**Exercise prompt**
The records below must be output exactly, without pictures.

**Available data**
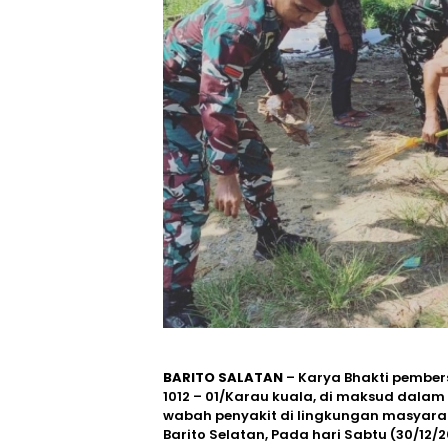
BARITO SALATAN
– Karya Bhakti pember
1012 – 01/Karau kuala, di maksud dala
wabah penyakit di lingkungan masyara
Barito Selatan, Pada hari Sabtu (30/12/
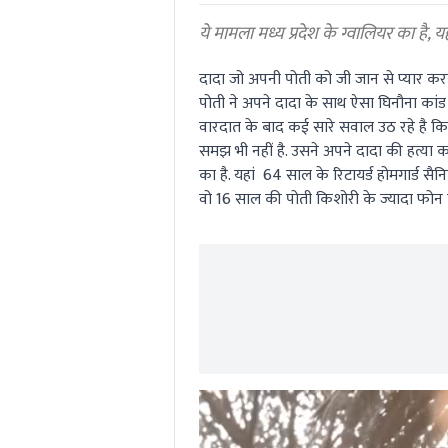
0%
ये मामला मध्य प्रदेश के ग्वालियर का है, 
दादा जो अपनी पोती को जी जान से प्यार करत
पोती ने अपने दादा के साथ ऐसा घिनौना कां
वारदात के बाद कई सारे सवाल उठ रहे है क
समझ भी नहीं है. उसने अपने दादा की हत्या क
का है. यहां 64 साल के रिटायर्ड होमगार्ड सैनि
वो 16 साल की पोती किशोरी के ज्यादा फोन च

**Solution for this problem**
BARITO SALATAN
– Karya Bhakti pember
1012 – 01/Karau kuala, di maksud dala
wabah penyakit di lingkungan masyara
Barito Selatan, Pada hari Sabtu (30/12/
0%
ये मामला मध्य प्रदेश के ग्वालियर का है, 
दादा जो अपनी पोती को जी जान से प्यार करत
पोती ने अपने दादा के साथ ऐसा घिनौना कां
वारदात के बाद कई सारे सवाल उठ रहे है क
समझ भी नहीं है. उसने अपने दादा की हत्या क
का है. यहां 64 साल के रिटायर्ड होमगार्ड सैनि
वो 16 साल की पोती किशोरी के ज्यादा फोन च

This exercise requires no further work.